[EXCERPT PROVIDED]
▼
1988 AIME Problems/Problem 15

Problem

In an office at various times during the day, the boss gives the secretary a letter to type, each time putting the letter on top of the pile in the secretary's inbox. When there is time, the secretary takes the top letter off the pile and types it. There are nine letters to be typed during the day, and the boss delivers them in the order $1, 2, 3, 4, 5, 6, 7, 8, 9$.

While leaving for lunch, the secretary tells a colleague that letter $8$ has already been typed but says nothing else about the morning's typing. The colleague wonders which of the nine letters remain to be typed after lunch and in what order they will be typed. Based on the above information, how many such after-lunch typing orders are possible? (That there are no letters left to be typed is one of the possibilities.)

Solution 1

Re-stating the problem for clarity, let $S$ be a set arranged in increasing order. At any time an element can be appended to the end of $S$, or the last element of $S$ can be removed. The question asks for the number of different orders in which all of the remaining elements of $S$ can be removed, given that $8$ had been removed already.


Since $8$ had already been added to the pile, the numbers $1 \ldots 7$ had already been added at some time to the pile; $9$ might or might not have been added yet. So currently $S$ is a subset of $\{1, 2, \ldots 7\}$, possibly with $9$ at the end. Given that $S$ has $k$ elements, there are $k+1$ intervals for $9$ to be inserted, or $9$ might have already been placed, giving $k+2$ different possibilities.
▲
Stored records
▼
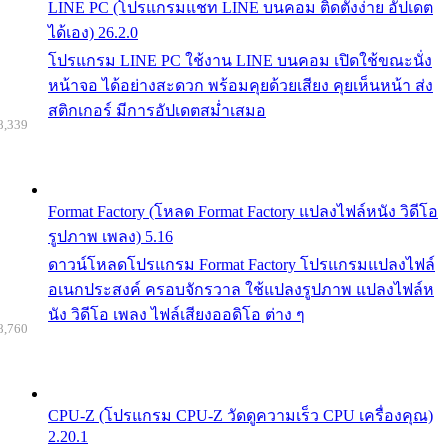
LINE PC (โปรแกรมแชท LINE บนคอม ติดตั้งง่าย อัปเดต
ได้เอง) 26.2.0
โปรแกรม LINE PC ใช้งาน LINE บนคอม เปิดใช้ขณะนั่ง
หน้าจอ ได้อย่างสะดวก พร้อมคุยด้วยเสียง คุยเห็นหน้า ส่ง
สติกเกอร์ มีการอัปเดตสม่ำเสมอ
8,339
Format Factory (โหลด Format Factory แปลงไฟล์หนัง วิดีโอ
รูปภาพ เพลง) 5.16
ดาวน์โหลดโปรแกรม Format Factory โปรแกรมแปลงไฟล์
อเนกประสงค์ ครอบจักรวาล ใช้แปลงรูปภาพ แปลงไฟล์ห
นัง วิดีโอ เพลง ไฟล์เสียงออดิโอ ต่าง ๆ
8,760
CPU-Z (โปรแกรม CPU-Z วัดดูความเร็ว CPU เครื่องคุณ)
2.20.1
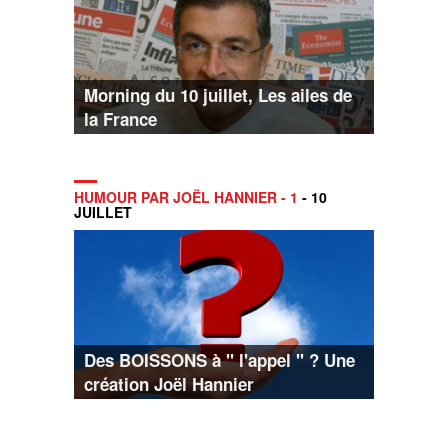
Morning du 10 juillet, Les ailes de
la France
HUMOUR PAR JOËL HANNIER - 1
- 10
JUILLET
Des BOISSONS à " l'appel " ? Une
création Joël Hannier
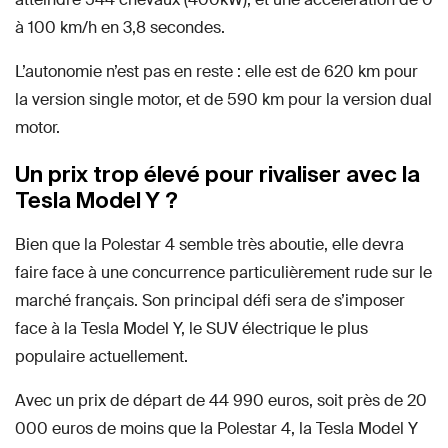
à 100 km/h en 3,8 secondes.
L’autonomie n’est pas en reste : elle est de 620 km pour
la version single motor, et de 590 km pour la version dual
motor.
Un prix trop élevé pour rivaliser avec la
Tesla Model Y ?
Bien que la Polestar 4 semble très aboutie, elle devra
faire face à une concurrence particulièrement rude sur le
marché français. Son principal défi sera de s’imposer
face à la Tesla Model Y, le SUV électrique le plus
populaire actuellement.
Avec un prix de départ de 44 990 euros, soit près de 20
000 euros de moins que la Polestar 4, la Tesla Model Y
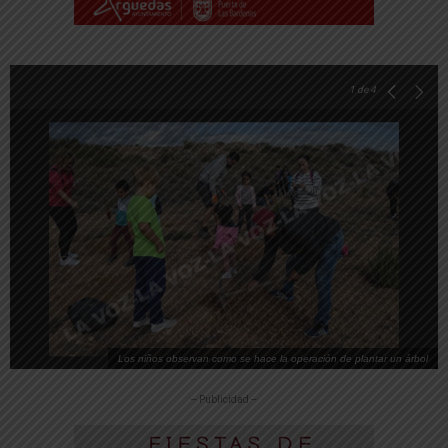
1
de 4
Los niños observan como se hace la operación de plantar un árbol
-- Publicidad --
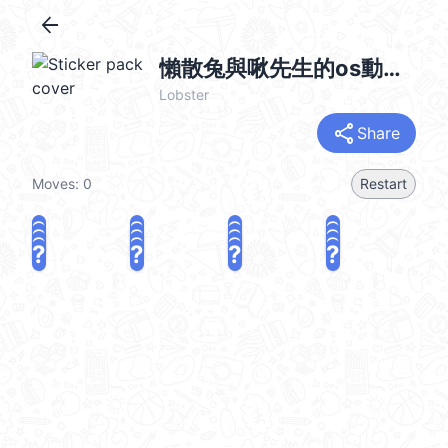
arrow_back
懶散兔與啾先生的os動動動 2
Lobster
share
Share
Moves:
0
Restart
?
?
?
?
?
?
?
?
?
?
?
?
?
?
?
?
share
Challenge a friend
Play again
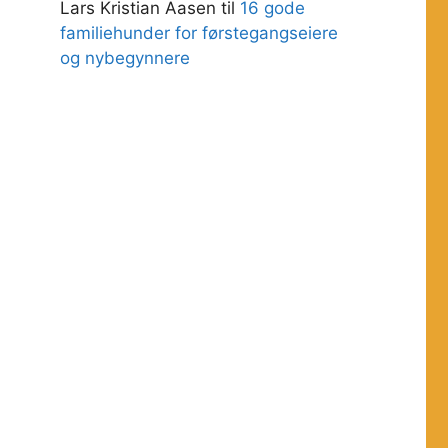
Lars Kristian Aasen
til
16 gode
familiehunder for førstegangseiere
og nybegynnere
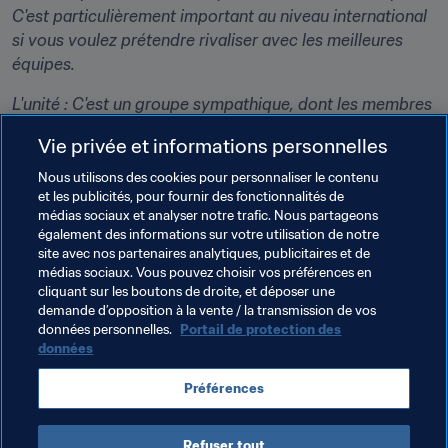
C'est particulièrement important au niveau international 
si vous voulez prétendre rivaliser avec les meilleures 
équipes.
L'unité :
 C'est un groupe sympathique, dont les membres 
s'entendent bien entre eux. La plupart de ces joueurs se 
Vie privée et informations personnelles
connaissent depuis les sélections de jeunes, donc depuis 
pas mal de temps. Ils s'entendent bien et pour les repas 
Nous utilisons des cookies pour personnaliser le contenu
et les publicités, pour fournir des fonctionnalités de
par exemple, il n'y a pas de groupes qui se forment, 
médias sociaux et analyser notre trafic. Nous partageons
notamment en fonction du club pour lequel ils jouent. 
également des informations sur votre utilisation de notre
Tout le monde se mélange et s’assoit à des places 
site avec nos partenaires analytiques, publicitaires et de
différentes à chaque repas. C'est un bon point de départ 
médias sociaux. Vous pouvez choisir vos préférences en
cliquant sur les boutons de droite, et déposer une
pour réussir à faire du bon travail.
demande d’opposition à la vente / la transmission de vos
données personnelles.
Portail de protection des
données
Thèmes en lien
Préférences
England
Refuser tout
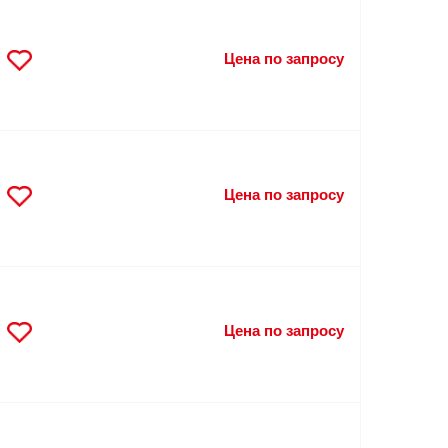
Цена по запросу
Цена по запросу
Цена по запросу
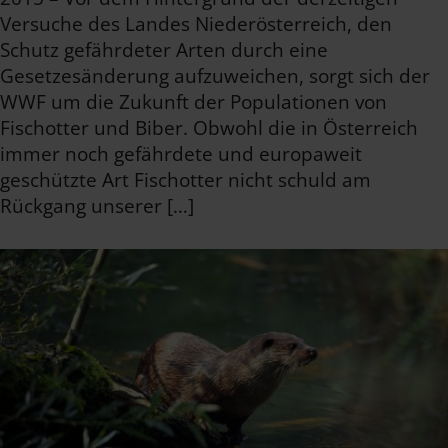
Versuche des Landes Niederösterreich, den
Schutz gefährdeter Arten durch eine
Gesetzesänderung aufzuweichen, sorgt sich der
WWF um die Zukunft der Populationen von
Fischotter und Biber. Obwohl die in Österreich
immer noch gefährdete und europaweit
geschützte Art Fischotter nicht schuld am
Rückgang unserer […]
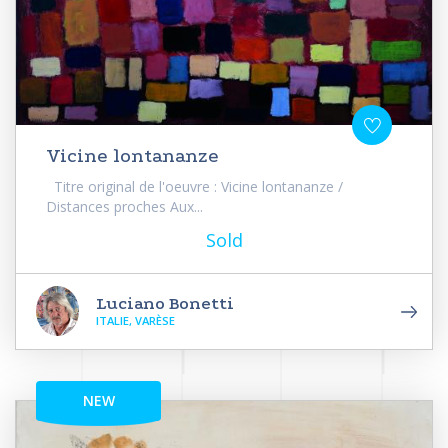
Vicine lontananze
Titre original de l'oeuvre : Vicine lontananze /
Distances proches Aux...
Sold
Luciano Bonetti
ITALIE, VARÈSE
NEW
▲
[USING THE INFORMATION]
a) Answer these questions about the AIME letter-typing problem:
(i) In what order does the boss deliver the letters?
(ii) Which letter does the secretary tell a colleague has already been typed?
(iii) According to Solution 1, how many different possibilities for letter 9 are there when S has k elements?
b) From the entries, reproduce word for word the lines starting with the line containing "Morning du 10 juillet, Les ailes de" and going on through the line containing "og nybegynnere". Leave the pictures out.

[SOLUTIONS BY TASK]
a)
(i) 1, 2, 3, 4, 5, 6, 7, 8, 9
(ii) Letter 8
(iii) k+2

b)
Morning du 10 juillet, Les ailes de
la France
HUMOUR PAR JOËL HANNIER - 1
- 10
JUILLET
Des BOISSONS à " l'appel " ? Une
création Joël Hannier
à 100 km/h en 3,8 secondes.
L’autonomie n’est pas en reste : elle est de 620 km pour
la version single motor, et de 590 km pour la version dual
motor.
Un prix trop élevé pour rivaliser avec la
Tesla Model Y ?
Bien que la Polestar 4 semble très aboutie, elle devra
faire face à une concurrence particulièrement rude sur le
marché français. Son principal défi sera de s’imposer
face à la Tesla Model Y, le SUV électrique le plus
populaire actuellement.
Avec un prix de départ de 44 990 euros, soit près de 20
000 euros de moins que la Polestar 4, la Tesla Model Y
1
de 4
Los niños observan como se hace la operación de plantar un árbol
-- Publicidad --
arrow_back
懶散兔與啾先生的os動動動 2
Lobster
share
Share
Moves:
0
Restart
?
?
?
?
?
?
?
?
?
?
?
?
?
?
?
?
share
Challenge a friend
Play again
Lars Kristian Aasen
til
16 gode
familiehunder for førstegangseiere
og nybegynnere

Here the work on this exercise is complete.